The politics of all this may not sound terribly subtle, and Davies is indeed what we used to call “right-on”. None of his characters, though, is remotely one-dimensional. Daniel’s husband, Ralph, is a budding conspiracy theorist, enamoured with the anti-intellectualism of Jenkyns, sorry Hopkins, sorry Rook. Rosie has a keen occasional sex life and is completely irrelevantly in a wheelchair most of the time, for reasons the narrative deals with so lightly that I didn’t spot mention of them at all. Quietly, it’s revolutionary.
The satire here clodhops sometimes, but forgivably and probably deliberately too, with a tongue firmly in a cheek, which itself is cheek-by-jowl with big drama and big messages. Davies, as you probably know, once brought us Queer As Folk, then brought back Doctor Who, then gave us the Banana/Cucumber mix, then did last year’s A Very English Scandal. In a way, all of his work has been statementy state-of-the-nation stuff, even Doctor Who, but it has never been as broad, polished and ambitious as this. I suppose it might all go to pot in future episodes, but if it doesn’t? Maybe something to look forward to in five, ten or even fifteen years’ time will be whatever he’s making then.
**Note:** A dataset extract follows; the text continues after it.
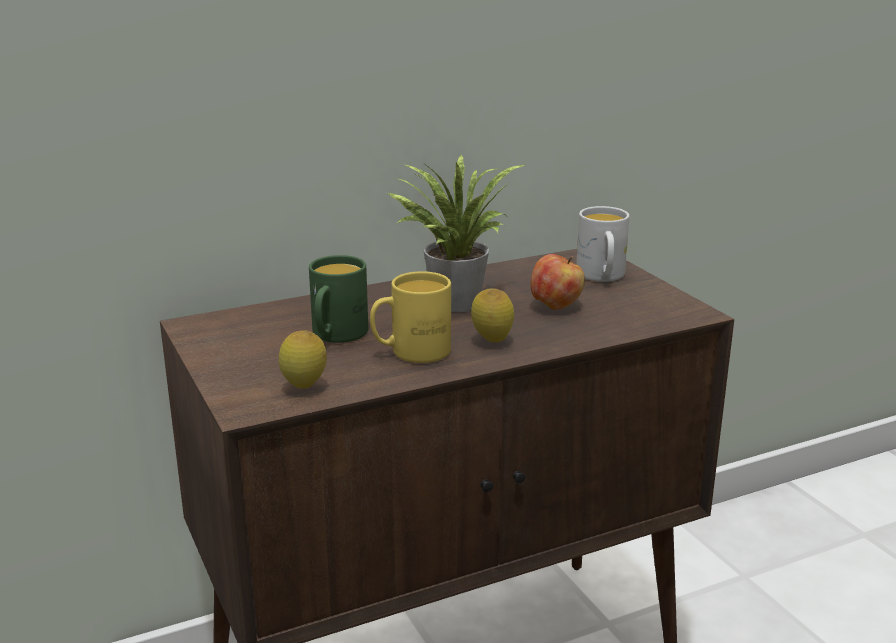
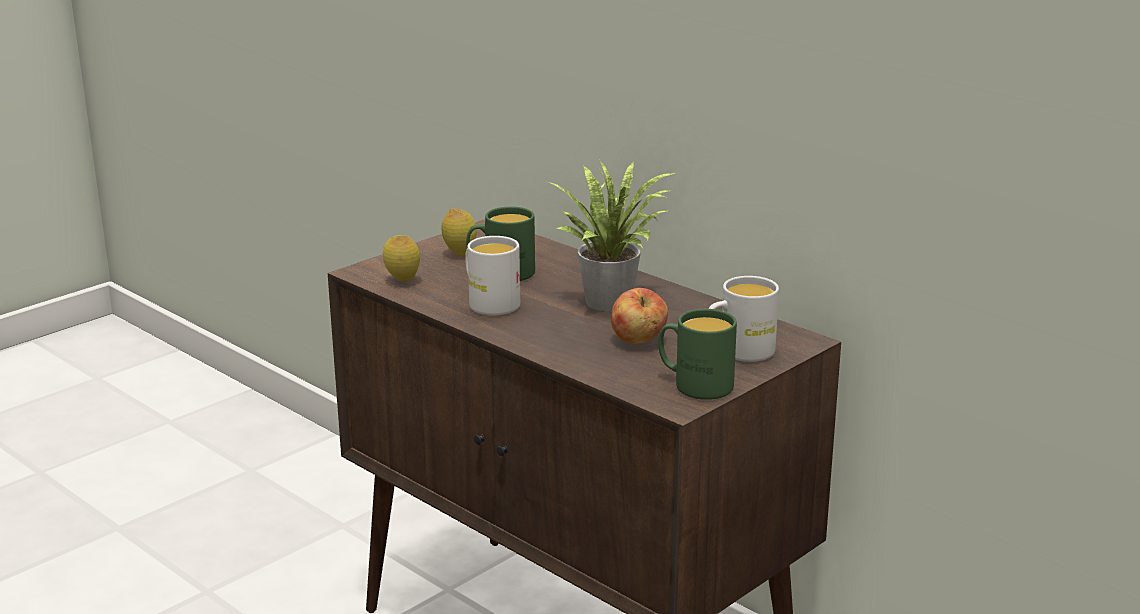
camera: 70 degrees right, 0 degrees up
yellow mug [370,271,451,363] -> white mug [465,236,520,315]
lemon [471,289,514,343] -> lemon moved to [441,208,477,256]
none -> green mug [658,309,737,400]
The Virtues, on Channel 4, is also quite state-of-the-nation, but in a wholly different way. After seeing Stephen Graham so wasted in Line of Duty, it’s quite something to watch him completely dominate this, in a reminder of everything he can do and how well he does it. Made by Shane Meadows, best known for the various This is England dramas, it’s the four-part story of a man who struggles with alcoholism and heartbreak when his former partner moves with their son and her new man to Australia. Which sounds pretty bleak on the page, I’ll grant you, but Meadows is brilliant at marrying bleakness with something bigger, extracting a sort of brittle and breathtaking human dignity from situations you expect to have almost none.
That said, his intense realism can sometimes be a little too listless to bear, but the drama here is surreptitiously tight too. Graham’s character, Joseph, doesn’t blame his ex for going and tries, and fails, to mask his own despair. At least half of this first episode and maybe more is about the bender he goes on the night before they leave. At first he’s in the pub alone, then he’s befriending everyone, then it all starts to go wrong. Going right back to the very first This is England, Meadows and Graham have a history of scenes like this, where good cheer devolves into mania, and you can feel the succubus fingers of danger and disgrace pulling at their character’s ankles. Nothing quite so dramatic happens here, but you hold your breath watching all the same, knowing how quickly it could.